- OPIS ZADANIA -
Wyodrębnij bez żadnych zmian wiersze poniższych danych, zaczynając od pierwszego wiersza i kończąc na wierszu zawierającym „పుణ్యకీర్త్యై”. Oba skrajne wiersze także mają się znaleźć w wyniku.

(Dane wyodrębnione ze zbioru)
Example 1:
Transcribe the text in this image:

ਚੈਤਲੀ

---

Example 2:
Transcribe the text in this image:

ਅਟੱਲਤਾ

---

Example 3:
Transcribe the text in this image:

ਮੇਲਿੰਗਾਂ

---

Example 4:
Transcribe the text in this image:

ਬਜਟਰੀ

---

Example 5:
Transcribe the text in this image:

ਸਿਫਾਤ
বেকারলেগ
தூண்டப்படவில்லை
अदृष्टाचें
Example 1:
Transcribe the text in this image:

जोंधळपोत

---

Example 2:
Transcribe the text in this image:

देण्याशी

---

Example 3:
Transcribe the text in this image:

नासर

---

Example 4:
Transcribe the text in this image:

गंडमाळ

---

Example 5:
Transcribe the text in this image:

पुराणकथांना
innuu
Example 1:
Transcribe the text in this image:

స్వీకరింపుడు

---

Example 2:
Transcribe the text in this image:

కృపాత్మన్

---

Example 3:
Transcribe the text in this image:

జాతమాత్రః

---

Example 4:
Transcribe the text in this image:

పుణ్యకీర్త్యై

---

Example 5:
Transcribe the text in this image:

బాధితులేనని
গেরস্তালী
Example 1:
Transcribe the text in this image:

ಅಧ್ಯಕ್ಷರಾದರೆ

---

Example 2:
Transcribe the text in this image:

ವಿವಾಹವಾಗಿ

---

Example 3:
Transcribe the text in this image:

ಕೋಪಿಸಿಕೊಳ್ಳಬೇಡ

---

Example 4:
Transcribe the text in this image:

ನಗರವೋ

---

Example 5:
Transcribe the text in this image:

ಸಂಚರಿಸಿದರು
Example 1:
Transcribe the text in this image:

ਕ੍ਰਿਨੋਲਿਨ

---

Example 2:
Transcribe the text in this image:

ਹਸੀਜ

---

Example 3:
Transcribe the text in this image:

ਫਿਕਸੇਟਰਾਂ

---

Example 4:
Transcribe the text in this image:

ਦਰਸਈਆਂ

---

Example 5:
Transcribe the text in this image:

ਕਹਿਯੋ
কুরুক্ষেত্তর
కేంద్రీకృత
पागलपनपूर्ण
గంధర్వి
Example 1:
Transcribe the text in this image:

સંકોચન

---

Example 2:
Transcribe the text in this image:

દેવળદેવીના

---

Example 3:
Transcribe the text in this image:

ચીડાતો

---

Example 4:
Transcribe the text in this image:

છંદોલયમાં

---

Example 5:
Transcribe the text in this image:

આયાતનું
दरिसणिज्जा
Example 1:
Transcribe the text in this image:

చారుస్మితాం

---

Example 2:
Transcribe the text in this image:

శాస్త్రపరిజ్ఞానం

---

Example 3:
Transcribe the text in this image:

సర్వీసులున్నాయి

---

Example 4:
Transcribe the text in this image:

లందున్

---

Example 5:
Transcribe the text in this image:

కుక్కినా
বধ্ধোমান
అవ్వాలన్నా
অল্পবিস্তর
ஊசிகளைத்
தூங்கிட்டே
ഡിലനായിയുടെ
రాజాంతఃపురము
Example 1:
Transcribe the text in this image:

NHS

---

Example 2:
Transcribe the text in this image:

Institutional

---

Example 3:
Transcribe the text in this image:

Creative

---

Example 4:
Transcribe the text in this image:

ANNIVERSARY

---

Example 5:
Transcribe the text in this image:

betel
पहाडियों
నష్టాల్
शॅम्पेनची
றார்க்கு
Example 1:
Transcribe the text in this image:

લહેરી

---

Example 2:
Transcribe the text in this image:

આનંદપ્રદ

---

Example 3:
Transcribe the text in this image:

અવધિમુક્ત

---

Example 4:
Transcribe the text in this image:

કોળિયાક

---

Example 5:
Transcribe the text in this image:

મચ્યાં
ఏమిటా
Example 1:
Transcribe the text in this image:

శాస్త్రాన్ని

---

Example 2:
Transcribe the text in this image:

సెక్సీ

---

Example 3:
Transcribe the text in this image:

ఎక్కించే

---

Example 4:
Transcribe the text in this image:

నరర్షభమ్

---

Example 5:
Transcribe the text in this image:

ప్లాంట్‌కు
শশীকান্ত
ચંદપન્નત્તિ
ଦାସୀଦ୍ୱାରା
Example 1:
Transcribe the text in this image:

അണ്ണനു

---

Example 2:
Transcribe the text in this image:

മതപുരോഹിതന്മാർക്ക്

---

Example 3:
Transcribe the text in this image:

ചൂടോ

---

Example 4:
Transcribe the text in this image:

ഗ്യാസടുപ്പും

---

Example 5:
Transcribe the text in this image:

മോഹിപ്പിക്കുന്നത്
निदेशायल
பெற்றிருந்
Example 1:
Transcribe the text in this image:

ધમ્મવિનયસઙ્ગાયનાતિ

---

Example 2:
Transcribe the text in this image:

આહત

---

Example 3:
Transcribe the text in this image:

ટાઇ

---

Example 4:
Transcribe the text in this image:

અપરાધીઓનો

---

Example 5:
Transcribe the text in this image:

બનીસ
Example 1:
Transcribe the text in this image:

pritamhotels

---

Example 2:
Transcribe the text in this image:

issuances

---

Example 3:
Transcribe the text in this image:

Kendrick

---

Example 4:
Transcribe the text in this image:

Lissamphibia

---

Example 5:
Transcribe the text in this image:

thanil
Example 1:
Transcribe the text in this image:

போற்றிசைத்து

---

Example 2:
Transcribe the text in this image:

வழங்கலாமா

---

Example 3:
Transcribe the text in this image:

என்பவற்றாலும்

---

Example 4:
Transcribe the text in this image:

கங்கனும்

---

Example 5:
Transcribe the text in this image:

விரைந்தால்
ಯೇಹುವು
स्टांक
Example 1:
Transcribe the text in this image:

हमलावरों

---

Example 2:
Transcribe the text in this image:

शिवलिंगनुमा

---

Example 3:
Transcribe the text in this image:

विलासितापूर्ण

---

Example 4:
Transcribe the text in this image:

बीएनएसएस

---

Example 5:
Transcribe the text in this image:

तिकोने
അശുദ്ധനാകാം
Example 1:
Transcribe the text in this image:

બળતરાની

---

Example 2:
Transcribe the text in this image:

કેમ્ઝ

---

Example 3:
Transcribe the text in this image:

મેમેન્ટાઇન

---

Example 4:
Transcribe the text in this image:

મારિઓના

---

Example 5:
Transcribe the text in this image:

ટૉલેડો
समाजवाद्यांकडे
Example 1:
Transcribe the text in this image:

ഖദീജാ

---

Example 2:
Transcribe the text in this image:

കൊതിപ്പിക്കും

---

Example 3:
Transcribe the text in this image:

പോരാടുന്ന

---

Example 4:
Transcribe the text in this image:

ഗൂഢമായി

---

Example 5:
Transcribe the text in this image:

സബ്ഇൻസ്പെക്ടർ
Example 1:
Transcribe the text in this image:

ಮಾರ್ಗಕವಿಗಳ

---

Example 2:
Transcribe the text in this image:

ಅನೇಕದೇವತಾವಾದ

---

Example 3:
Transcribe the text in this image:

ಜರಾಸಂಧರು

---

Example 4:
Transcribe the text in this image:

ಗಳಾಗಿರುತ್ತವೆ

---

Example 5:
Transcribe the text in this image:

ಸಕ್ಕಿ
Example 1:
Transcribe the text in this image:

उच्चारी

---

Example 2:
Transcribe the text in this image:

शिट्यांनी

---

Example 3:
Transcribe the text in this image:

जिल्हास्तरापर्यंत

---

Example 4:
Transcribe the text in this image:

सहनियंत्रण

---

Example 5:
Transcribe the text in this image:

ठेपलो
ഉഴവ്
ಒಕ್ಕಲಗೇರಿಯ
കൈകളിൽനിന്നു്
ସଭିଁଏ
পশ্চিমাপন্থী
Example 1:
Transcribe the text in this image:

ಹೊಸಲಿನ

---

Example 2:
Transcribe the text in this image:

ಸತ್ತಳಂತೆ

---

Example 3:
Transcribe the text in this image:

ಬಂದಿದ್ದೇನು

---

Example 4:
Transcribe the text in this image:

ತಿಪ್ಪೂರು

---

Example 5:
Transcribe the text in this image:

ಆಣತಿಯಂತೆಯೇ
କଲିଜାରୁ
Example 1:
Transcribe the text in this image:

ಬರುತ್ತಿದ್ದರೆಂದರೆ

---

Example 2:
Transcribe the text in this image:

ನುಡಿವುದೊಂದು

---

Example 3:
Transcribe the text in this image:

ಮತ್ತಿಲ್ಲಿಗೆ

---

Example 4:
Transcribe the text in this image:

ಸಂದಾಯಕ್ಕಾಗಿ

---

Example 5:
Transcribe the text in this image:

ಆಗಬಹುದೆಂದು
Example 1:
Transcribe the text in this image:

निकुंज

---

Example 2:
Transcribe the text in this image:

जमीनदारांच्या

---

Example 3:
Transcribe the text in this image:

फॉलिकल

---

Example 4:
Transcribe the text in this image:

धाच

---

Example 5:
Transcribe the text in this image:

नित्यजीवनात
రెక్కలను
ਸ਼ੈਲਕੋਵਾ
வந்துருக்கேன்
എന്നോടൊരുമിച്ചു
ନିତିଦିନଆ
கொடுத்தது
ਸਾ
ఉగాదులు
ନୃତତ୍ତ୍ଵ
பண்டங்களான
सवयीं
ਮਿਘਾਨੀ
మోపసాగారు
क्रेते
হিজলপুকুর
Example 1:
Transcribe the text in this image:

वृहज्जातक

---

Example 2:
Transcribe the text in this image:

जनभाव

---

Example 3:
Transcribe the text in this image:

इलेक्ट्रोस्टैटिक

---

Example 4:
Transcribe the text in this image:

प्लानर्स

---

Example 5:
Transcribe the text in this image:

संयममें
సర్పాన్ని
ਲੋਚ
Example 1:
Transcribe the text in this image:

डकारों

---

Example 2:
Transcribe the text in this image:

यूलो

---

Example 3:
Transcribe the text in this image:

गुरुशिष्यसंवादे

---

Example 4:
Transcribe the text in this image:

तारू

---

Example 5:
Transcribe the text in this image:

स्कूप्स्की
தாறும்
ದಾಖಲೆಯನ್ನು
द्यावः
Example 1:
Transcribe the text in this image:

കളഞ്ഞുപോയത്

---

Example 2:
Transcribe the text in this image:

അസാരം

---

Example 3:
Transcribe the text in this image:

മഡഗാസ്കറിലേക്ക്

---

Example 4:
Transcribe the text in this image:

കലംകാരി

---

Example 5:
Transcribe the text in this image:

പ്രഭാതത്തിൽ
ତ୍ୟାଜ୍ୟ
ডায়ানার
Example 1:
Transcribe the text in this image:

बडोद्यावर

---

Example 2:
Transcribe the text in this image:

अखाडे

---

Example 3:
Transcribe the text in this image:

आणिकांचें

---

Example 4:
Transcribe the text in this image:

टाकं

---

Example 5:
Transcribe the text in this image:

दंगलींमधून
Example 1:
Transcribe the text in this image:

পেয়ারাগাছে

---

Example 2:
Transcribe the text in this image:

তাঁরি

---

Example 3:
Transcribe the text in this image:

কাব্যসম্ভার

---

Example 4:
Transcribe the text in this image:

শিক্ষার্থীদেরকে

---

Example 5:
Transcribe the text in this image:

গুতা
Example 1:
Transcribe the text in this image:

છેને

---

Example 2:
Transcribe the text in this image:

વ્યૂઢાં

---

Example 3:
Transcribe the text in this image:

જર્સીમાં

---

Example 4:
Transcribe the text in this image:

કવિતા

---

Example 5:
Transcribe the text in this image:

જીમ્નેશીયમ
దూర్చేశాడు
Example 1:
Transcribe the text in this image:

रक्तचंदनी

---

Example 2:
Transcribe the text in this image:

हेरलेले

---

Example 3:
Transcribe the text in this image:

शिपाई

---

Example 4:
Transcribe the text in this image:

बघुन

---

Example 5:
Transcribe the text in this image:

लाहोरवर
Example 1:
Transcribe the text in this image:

- POPRAWNY WYNIK -
Example 1:
Transcribe the text in this image:

ਚੈਤਲੀ

---

Example 2:
Transcribe the text in this image:

ਅਟੱਲਤਾ

---

Example 3:
Transcribe the text in this image:

ਮੇਲਿੰਗਾਂ

---

Example 4:
Transcribe the text in this image:

ਬਜਟਰੀ

---

Example 5:
Transcribe the text in this image:

ਸਿਫਾਤ
বেকারলেগ
தூண்டப்படவில்லை
अदृष्टाचें
Example 1:
Transcribe the text in this image:

जोंधळपोत

---

Example 2:
Transcribe the text in this image:

देण्याशी

---

Example 3:
Transcribe the text in this image:

नासर

---

Example 4:
Transcribe the text in this image:

गंडमाळ

---

Example 5:
Transcribe the text in this image:

पुराणकथांना
innuu
Example 1:
Transcribe the text in this image:

స్వీకరింపుడు

---

Example 2:
Transcribe the text in this image:

కృపాత్మన్

---

Example 3:
Transcribe the text in this image:

జాతమాత్రః

---

Example 4:
Transcribe the text in this image:

పుణ్యకీర్త్యై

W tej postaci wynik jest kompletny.